Plus que jamais, il est nécessaire pour sa santé mentale de FUIR une société basée sur les concepts de profits et d’utilité pour en bâtir une nouvelle basée sur la santé, l’accomplissement de soi et le respect des autres, l’affection et l’amour. C’est une bonne période pour relire l’essai de 1976 d’Henri Laborit. Se sentir INUTILE à cette société de l’UTILE est plus que jamais la solution pour être heureux. En attendant il faut « tenir ensemble » nous dit-on et en chier tous seuls chez soi en soirée.
A lire pour prendre un peu de recul : une belle synthèse de 1 an de covid-19 par Mediapart, assez accablante pour les institutions et le pouvoir en place, avec des témoignages photos poignants avant/pendant la crise sanitaire.
Excellent article Eric, comme d habitude plein de bon sens, j apporterai un bémol sur les associations loi 1901 qui font une concurrence déloyale aux professionnels de la montagne , sous couvert du « on ne fait pas là même chose que vous » .Pour nous Aem , on nous impose la règle des 5 clients +1 encadrants pro, alors que la plus part des assos ( loi 1901) circulent à 10 ou plus grâce à leur diplôme fédéraux. La France avec cette loi a permis , l’accès au plus grand nombre au sport, par contre imposer aux professionnels de la montagne cette règle économiquement non viable et ne pas l’imposer aux associations est juste une irresponsable.

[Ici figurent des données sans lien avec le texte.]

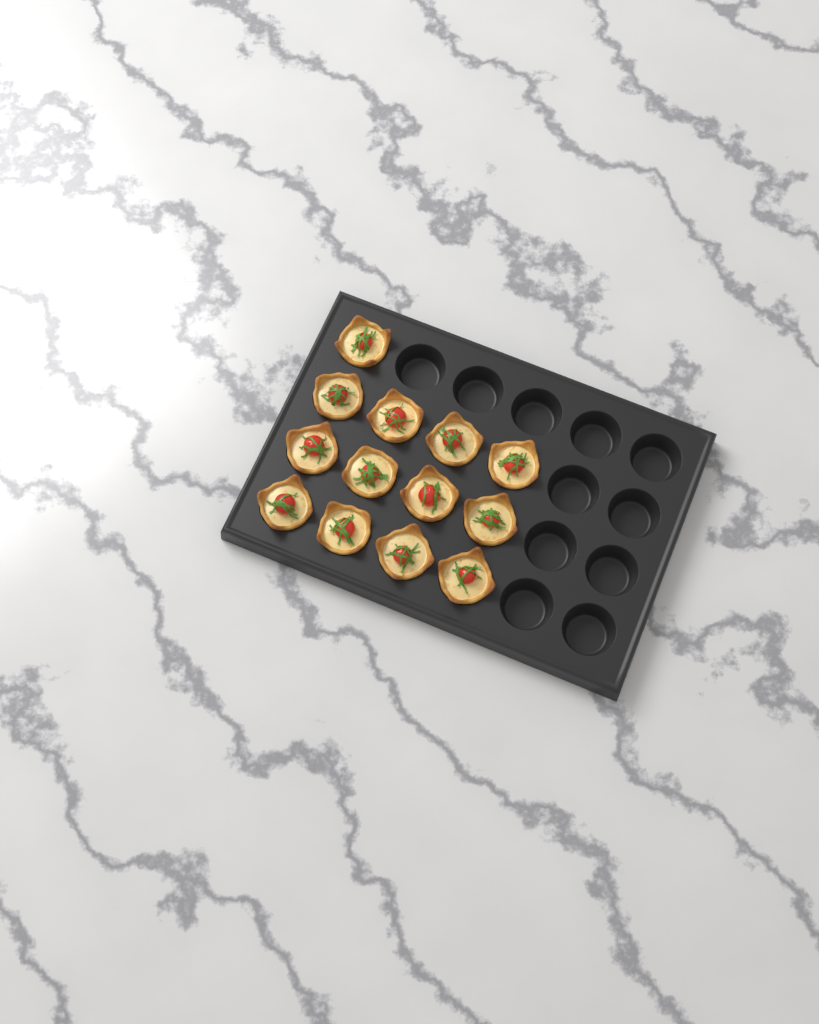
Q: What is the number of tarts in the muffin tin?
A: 13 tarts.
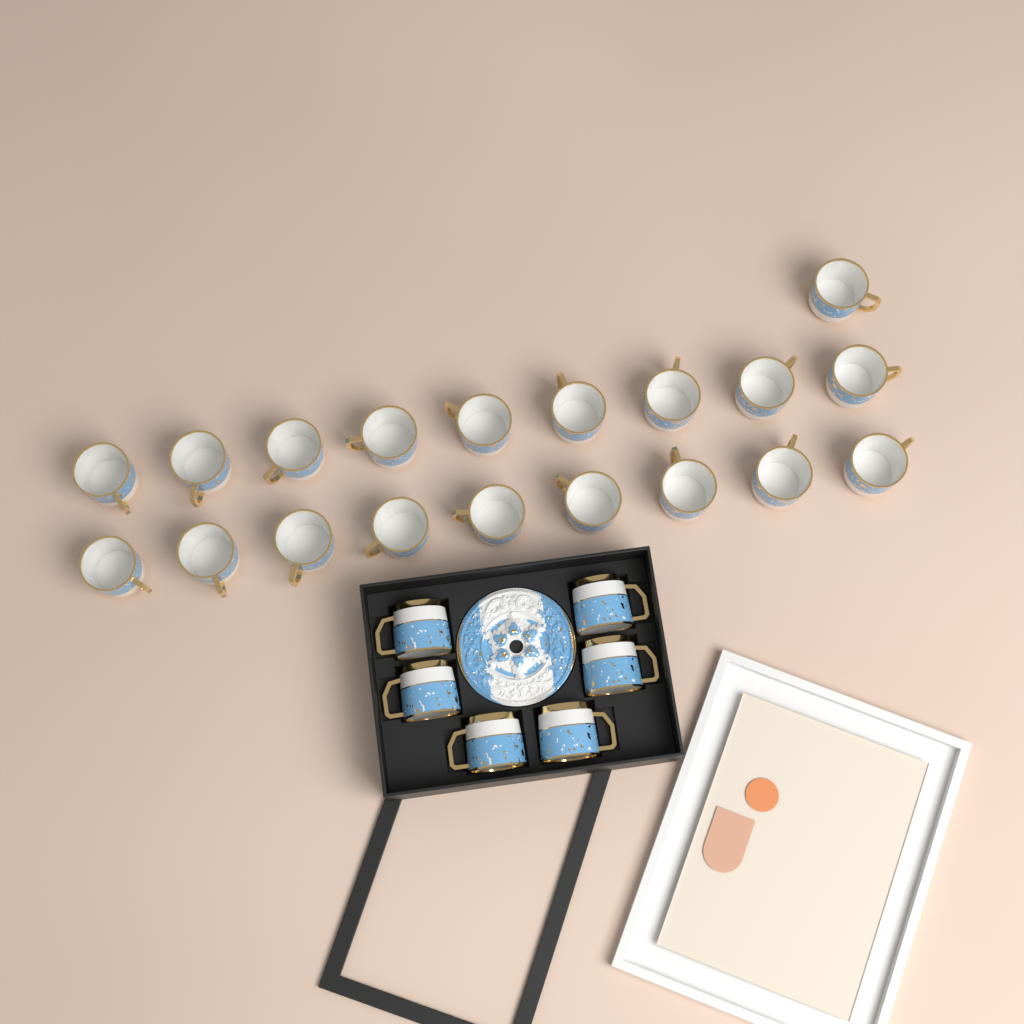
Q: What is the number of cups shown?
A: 25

Salut Bastien, effectivement ce genre de concurrence « déloyale » existe dans pas mal d’activités de nature, j’en sais quelque chose puisque nous mêmes professionnels de l’escalade et du canyon sont souvent en concurrence des fédérations FFME et FFCAM pour les stages et l’encadrement de l’escalade. En effet, les associations sont souvent moins chères grâce à des subventions ou des allégement de charges. Plutôt que de diaboliser ces associations, on essaie de travailler avec, ce qui marche assez bien afin que tout le monde trouve sa place. Je pense que l’encadrement pro et les assoces peuvent cohabiter dans le meilleur des mondes 🙂 L’exemple que tu évoques est-elle la règle suite aux restrictions sanitaires ou pérenne ? Depuis 1 an, on est pas à une incohérence près en France ! Amitiés.